Recorded data
[Start of Attachment]

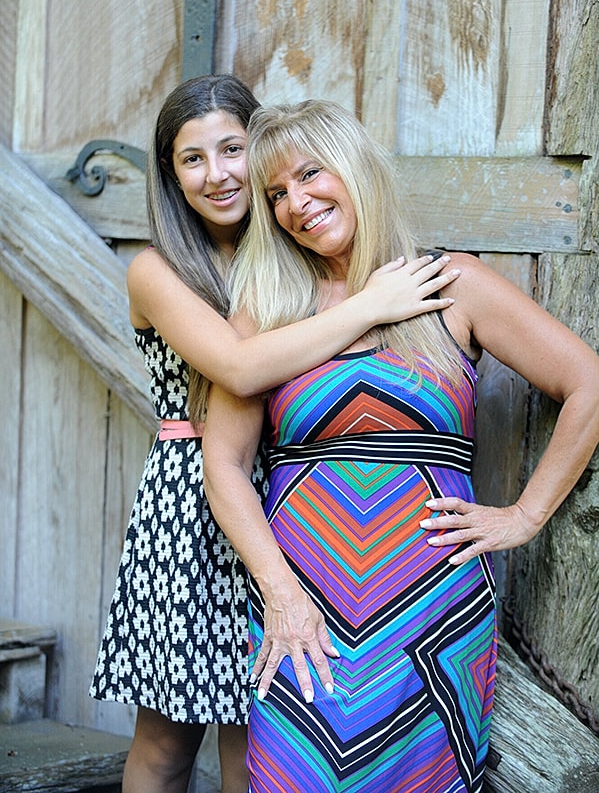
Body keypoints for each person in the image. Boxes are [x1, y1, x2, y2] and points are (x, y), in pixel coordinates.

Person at [202, 99, 599, 793]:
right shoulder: (267, 308)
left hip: (430, 609)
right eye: (275, 195)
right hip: (300, 601)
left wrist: (523, 516)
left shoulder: (451, 286)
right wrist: (279, 592)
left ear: (353, 168)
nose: (296, 203)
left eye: (309, 174)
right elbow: (225, 465)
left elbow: (587, 384)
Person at [89, 77, 459, 793]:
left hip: (290, 497)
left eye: (231, 149)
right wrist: (372, 305)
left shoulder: (300, 253)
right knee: (167, 738)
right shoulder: (159, 269)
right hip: (194, 505)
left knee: (260, 734)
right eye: (190, 158)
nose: (217, 173)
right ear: (169, 175)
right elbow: (238, 365)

[End of Attachment]

* [DIRECTIONS]: Scan the entries above for the string "shoulder" and copy each line containing it.

* [TASK ANSWER]:
right shoulder: (267, 308)
left shoulder: (451, 286)
left shoulder: (300, 253)
right shoulder: (159, 269)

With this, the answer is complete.